=== PAGE EXTRACT ===

Troubleshooting#

This page gathers all troubleshooting steps from the other parts of this documentation for easy access. Remember that you are always welcome to contact us if you have questions or problems relating to the cluster.

Connecting to Esrum#

If you have not already been granted access to the server, then please see the Applying for access page before continuing!

Timeout while connecting to the cluster#

You may experience timeout errors when you attempt to connect to the server:

_images/connecting_ssh_timeout.gif

Firstly verify that you are correctly connected to the UCPH network. In order to connect to Esrum you must either use a wired connection in a CBMR office, or you must be connected through the UCPH VPN. See the official VPN documentation in Danish or English for more information.

If you are still unable to connect to Esrum after verifying that you are correctly connected to the UCPH network, then please try to visit either our Project Manager or our Cohort Catalog.

===

## EXPLORE THE MATERIAL
a) Answer these questions using the Esrum troubleshooting page:
(i) Which page should someone read first if they have not yet been granted access to the server?
(ii) What two ways of connecting to the UCPH network allow a connection to Esrum?
(iii) Which two places does the page suggest visiting if the connection still fails after the network has been checked?
b) Continue the Esrum troubleshooting page from where it stops.

=== INFORMATION ===

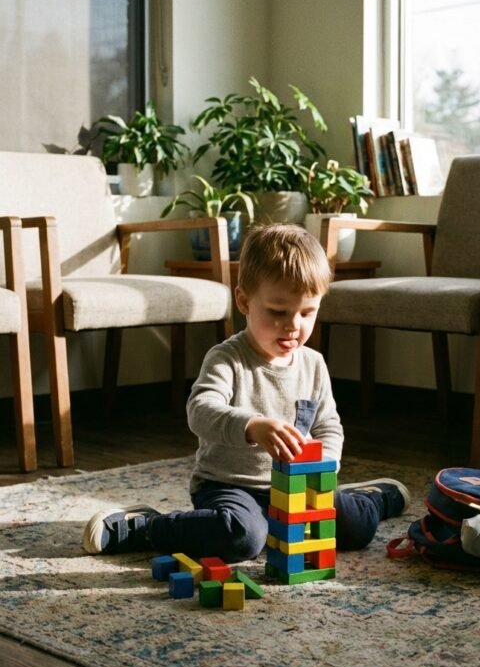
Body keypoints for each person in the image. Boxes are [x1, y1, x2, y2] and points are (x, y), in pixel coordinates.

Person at [82, 223, 410, 560]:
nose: (294, 325)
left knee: (357, 529)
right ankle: (148, 526)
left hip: (299, 486)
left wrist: (324, 467)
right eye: (278, 312)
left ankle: (373, 498)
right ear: (244, 301)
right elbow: (200, 410)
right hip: (230, 486)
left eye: (307, 312)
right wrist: (251, 426)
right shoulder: (227, 358)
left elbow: (328, 425)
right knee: (243, 538)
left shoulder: (313, 364)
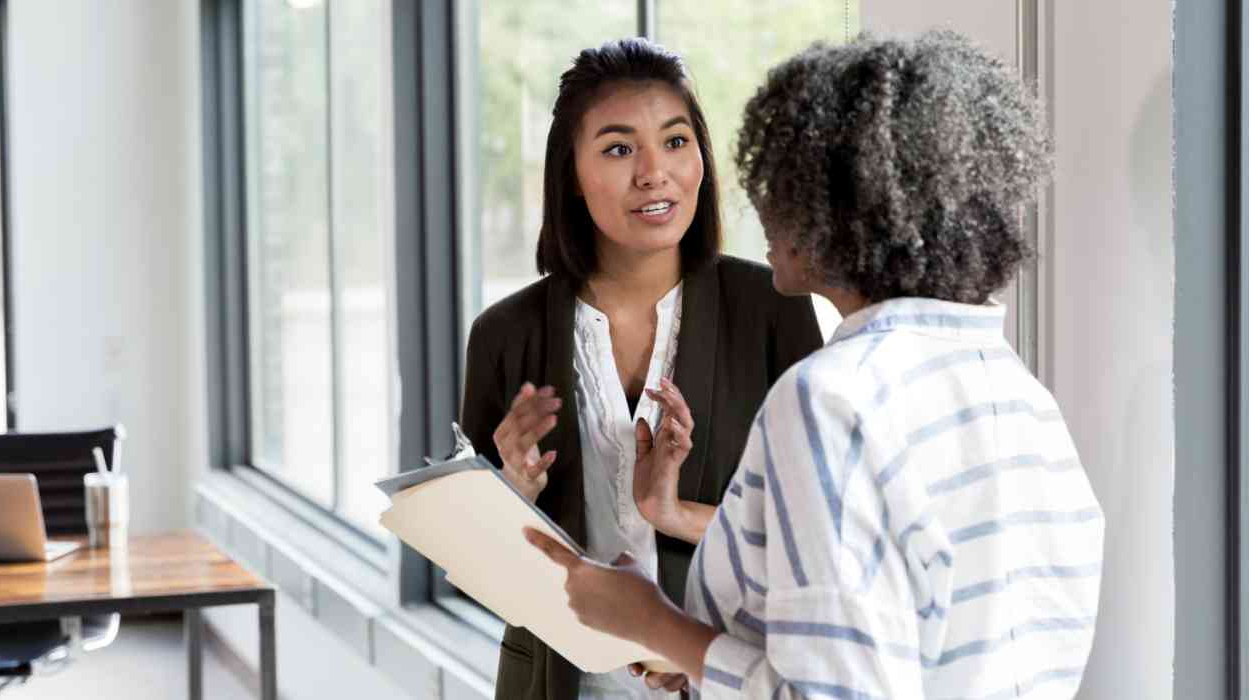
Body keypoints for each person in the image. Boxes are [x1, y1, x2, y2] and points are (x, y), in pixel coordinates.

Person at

===

## ANSWERS TO EACH TASK
a)
(i) The Applying for access page.
(ii) A wired connection in a CBMR office, or a connection through the UCPH VPN.
(iii) The Project Manager or the Cohort Catalog.

b)
If you are able to visit either of the Project Manager or Cohort Catalog pages, then you most likely do not have proper permissions to connect to Esrum. Please contact us and we will provide further guidance.

If you are unable to connect to the VPN or to either of the above pages while connected to the VPN, then there may be other problems with your account. We recommend that you either contact us for assistance or, if you prefer, that you submit a ticket to the UCPH-IT Serviceportal, using the Research Applications Counseling and Support / Forskningsapplikationer Rådgivning og support ticket category.

File uploads using MobaXterm never start#

Please make sure that your session is configured to use the SCP (enhanced speed) browser type. See step 4 in the Configuring MobaXterm section.

UCPH network-folders in ~/ucph are not available when using MobaXterm#

Please make sure that you have disabled use of GSSAPI Kerberos as described in the Configuring MobaXterm section.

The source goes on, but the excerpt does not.